Unweighted sample size presented in parentheses.

SII, Slope Index of Inequality; RII, Relative Index of Inequality.

Dental Caries Experience (DMFT)

Fig. 1 shows a clear income gradient when the total population is considered, yet, in Fig. 2, when stratified by age groups, the gradient becomes less obvious. The cumulative nature of dental caries experiences is clearly depicted with an increase in mean DMFT across older age groups (Fig. 2). In Table 1, the age- and gender-adjusted DMFT proportion, mean, and related inequality indices indicate a shallow social gradient relative to cumulative caries experience by household income. The inequality indices indicated that an upward gradient (i.e., moving from low to high income) was associated with a decline in the mean number of teeth with caries experience – the SII indicates an average of 1.5 fewer teeth with dental caries experience in higher income groups. However, the RII indicates minimal social inequality, although the mean DMFT was slightly higher among lower income groups.

Table 2 shows that, among people who reported visiting the dentist in the previous year, the upward direction of the gradient was more apparent but remained modest, with the majority of the population experiencing caries at similarly high levels. The inequality indices were of low magnitude. With regard to those whose last dental visit was over 12 months earlier, the proportion experiencing disease is lower in the lower income groups (by 2.3 percentage points according to the SII), whereas the mean DMFT is higher in the lower-income groups (by 1.3 teeth on average according to the SII).

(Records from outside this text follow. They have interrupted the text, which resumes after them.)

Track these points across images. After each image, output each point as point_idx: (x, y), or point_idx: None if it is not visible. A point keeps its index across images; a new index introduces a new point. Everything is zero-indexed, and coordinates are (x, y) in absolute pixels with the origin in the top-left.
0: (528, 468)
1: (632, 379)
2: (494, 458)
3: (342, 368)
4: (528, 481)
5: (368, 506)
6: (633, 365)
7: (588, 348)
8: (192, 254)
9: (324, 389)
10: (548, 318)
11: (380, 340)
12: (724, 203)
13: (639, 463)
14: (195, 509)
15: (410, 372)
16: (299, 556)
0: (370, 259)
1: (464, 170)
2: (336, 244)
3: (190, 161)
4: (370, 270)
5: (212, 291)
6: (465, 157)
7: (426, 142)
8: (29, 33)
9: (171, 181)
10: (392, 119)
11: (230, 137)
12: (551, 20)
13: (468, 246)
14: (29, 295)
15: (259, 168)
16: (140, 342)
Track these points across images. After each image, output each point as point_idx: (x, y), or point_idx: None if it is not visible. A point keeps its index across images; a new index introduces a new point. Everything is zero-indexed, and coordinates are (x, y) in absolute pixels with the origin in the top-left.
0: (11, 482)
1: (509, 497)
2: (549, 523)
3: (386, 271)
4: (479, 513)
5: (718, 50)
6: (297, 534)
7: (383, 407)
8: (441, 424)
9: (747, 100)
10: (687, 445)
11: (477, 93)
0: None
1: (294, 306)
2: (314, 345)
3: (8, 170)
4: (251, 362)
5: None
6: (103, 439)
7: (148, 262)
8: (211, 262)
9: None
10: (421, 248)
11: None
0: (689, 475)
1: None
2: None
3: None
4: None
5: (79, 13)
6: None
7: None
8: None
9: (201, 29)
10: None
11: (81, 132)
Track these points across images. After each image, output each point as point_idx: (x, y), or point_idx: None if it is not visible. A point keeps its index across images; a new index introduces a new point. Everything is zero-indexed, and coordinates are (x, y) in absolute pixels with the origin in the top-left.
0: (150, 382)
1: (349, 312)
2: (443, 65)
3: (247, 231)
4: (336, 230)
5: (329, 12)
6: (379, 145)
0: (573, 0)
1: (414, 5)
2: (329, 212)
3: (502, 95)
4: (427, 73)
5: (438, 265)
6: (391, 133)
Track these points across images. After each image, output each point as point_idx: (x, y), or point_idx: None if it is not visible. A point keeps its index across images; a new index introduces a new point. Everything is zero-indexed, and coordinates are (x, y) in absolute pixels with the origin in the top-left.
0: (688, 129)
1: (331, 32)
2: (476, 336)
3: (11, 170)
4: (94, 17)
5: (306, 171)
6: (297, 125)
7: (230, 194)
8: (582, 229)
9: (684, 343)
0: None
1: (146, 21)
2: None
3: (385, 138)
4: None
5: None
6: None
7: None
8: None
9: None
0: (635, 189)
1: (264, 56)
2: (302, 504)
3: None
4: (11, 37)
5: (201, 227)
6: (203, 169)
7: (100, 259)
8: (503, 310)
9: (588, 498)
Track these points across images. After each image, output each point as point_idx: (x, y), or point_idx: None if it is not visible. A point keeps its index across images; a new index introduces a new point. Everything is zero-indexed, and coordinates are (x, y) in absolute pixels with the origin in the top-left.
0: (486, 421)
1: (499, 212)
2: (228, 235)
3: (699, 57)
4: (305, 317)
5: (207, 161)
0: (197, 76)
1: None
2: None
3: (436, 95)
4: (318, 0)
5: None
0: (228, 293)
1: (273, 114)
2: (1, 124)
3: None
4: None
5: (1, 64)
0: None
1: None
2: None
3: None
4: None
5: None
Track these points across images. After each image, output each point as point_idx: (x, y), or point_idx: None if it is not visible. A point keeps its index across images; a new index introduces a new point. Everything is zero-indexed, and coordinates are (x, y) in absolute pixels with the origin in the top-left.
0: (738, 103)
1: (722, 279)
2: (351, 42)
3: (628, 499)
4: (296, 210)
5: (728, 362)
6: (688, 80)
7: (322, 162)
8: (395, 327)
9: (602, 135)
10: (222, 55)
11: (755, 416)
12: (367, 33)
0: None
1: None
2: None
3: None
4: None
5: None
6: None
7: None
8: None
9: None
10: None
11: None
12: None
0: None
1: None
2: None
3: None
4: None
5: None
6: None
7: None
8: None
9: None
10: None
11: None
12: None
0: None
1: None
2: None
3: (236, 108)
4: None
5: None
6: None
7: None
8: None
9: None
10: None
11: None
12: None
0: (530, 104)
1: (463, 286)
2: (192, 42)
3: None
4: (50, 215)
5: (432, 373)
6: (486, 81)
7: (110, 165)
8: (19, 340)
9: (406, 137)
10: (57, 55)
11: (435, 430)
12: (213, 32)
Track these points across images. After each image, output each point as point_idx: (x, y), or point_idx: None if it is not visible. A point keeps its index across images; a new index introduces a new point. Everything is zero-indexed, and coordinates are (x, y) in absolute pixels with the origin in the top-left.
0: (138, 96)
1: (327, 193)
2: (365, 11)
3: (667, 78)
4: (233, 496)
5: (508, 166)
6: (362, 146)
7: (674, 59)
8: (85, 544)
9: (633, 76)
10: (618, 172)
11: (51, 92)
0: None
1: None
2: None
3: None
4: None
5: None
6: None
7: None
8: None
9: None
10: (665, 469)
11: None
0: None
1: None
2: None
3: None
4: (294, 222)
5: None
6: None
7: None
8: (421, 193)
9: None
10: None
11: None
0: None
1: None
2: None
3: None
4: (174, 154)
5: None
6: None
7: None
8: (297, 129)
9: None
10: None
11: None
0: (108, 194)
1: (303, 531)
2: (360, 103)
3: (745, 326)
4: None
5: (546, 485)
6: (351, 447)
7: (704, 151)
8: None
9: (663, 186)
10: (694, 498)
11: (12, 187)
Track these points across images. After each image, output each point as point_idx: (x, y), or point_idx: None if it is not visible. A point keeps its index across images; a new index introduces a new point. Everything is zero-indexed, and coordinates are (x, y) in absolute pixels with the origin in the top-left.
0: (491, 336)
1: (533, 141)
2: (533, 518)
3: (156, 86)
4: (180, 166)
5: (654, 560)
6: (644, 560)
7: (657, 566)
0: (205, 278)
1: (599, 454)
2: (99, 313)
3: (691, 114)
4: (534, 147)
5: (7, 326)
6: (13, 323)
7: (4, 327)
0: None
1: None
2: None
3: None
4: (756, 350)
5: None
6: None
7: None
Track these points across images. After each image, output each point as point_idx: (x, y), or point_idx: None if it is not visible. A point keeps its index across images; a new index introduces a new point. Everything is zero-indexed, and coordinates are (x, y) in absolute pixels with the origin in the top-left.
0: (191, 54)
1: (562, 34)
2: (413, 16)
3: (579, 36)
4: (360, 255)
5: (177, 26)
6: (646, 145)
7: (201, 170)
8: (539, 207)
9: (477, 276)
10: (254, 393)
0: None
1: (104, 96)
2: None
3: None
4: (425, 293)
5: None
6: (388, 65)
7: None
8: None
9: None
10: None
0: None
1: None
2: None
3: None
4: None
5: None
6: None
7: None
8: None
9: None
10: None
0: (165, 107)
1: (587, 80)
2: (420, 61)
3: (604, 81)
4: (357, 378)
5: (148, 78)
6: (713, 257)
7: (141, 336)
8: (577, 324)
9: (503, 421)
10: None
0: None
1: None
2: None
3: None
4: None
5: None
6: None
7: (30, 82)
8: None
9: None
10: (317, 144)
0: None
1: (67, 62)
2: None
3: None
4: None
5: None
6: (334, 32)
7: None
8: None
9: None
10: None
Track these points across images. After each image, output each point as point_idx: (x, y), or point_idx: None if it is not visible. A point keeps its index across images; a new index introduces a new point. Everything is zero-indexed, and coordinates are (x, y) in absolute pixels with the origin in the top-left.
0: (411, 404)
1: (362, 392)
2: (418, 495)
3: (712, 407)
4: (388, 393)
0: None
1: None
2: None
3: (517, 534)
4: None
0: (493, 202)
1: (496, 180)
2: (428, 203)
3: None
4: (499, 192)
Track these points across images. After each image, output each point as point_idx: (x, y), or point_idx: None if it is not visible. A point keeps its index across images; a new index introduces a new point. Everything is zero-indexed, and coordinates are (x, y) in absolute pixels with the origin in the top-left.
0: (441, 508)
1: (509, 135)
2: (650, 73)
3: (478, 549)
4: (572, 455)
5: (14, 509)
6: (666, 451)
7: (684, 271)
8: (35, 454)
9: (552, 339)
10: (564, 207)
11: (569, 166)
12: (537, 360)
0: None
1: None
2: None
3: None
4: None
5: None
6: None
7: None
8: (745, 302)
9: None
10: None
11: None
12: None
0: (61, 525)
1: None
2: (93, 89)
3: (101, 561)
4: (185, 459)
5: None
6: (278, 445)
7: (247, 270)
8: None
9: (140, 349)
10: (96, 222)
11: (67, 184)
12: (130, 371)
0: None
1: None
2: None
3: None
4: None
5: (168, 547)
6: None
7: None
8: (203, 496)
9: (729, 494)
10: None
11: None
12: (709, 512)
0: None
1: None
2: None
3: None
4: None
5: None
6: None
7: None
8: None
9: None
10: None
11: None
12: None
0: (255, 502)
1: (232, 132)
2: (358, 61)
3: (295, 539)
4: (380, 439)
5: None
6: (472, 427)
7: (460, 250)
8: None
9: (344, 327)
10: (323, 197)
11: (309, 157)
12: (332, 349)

Treatment of Dental Caries

Untreated Decay

Figs. 1 and 2 show income gradients for untreated decay for the total population and across all population groups, despite wide confidence intervals. Table 1 indicates that the proportion of people with untreated decay varied across income levels, with the inequality indices suggesting a disproportionate concentration of untreated decay among low-income groups. Untreated decay presented large inequality estimates – for example, the SII indicated that the absolute difference in the prevalence of untreated decay was −23.4 percentage points across the income distribution, and the RII indicated a 92% decline in the prevalence of untreated decay when individuals moved upward in the income distribution. A similar upward pattern was observed (lower incomes having larger estimates than higher incomes) among mean numbers of teeth with untreated decay. Among people with a dental visit in the previous year (Table 2), an almost identical situation was observed, whereas among those visiting longer ago, the gradient, although present, is less pronounced. The proportion of people with untreated dental decay is lower among more recent visitors compared with those visiting longer ago.

Missing Teeth

Figs. 1 and 2 demonstrate an income gradient across all ages yet more apparent in older groups, albeit with less precise estimates (Fig. 2). The age- and gender-adjusted estimates in Table 1 indicate that the more socially disadvantaged groups have a higher proportion of people with missing teeth and higher mean numbers of missing teeth. The magnitude of the disparity is significant, with the negative values of the inequality indices indicating that the disparity in missing teeth favors the more socially advantaged. Very similar results were observed when time since last dental visit was stratified, particularly among those reporting a dental visit in the past year (Table 2).

Filled Teeth

Among the younger age groups, filled teeth present little income variability, but in older groups the variability increases, with those in the lower income groups exhibiting fewer filled teeth (Fig. 2). In Table 1, the estimates for the proportion of people with filled teeth indicate that only the lowest household income group differs significantly from the others by having a lower proportion of individuals with filled teeth. The mean number of filled teeth increases with higher income, with the inequality indices confirming this gradient. The results in Table 2 indicate that, among those reporting a dental visit in the previous year, the lower proportion of filled teeth in the lower income group is no longer observed, with the inequality indices supporting the finding of non-significant differences between the groups. For those whose last dental visit was over a year ago, there was a lower proportion with filled teeth in the lower income group, but the gradient is not clear for other income groups. The mean number of filled teeth increases with higher income for those visiting in the last year and those visiting longer ago.

Discussion

This study examined social differentials in dental caries in an Australian population survey, and the findings indicated that, in this population, oral health inequalities are more apparent in measures which reflected disease management as opposed to outcome measures of disease experience.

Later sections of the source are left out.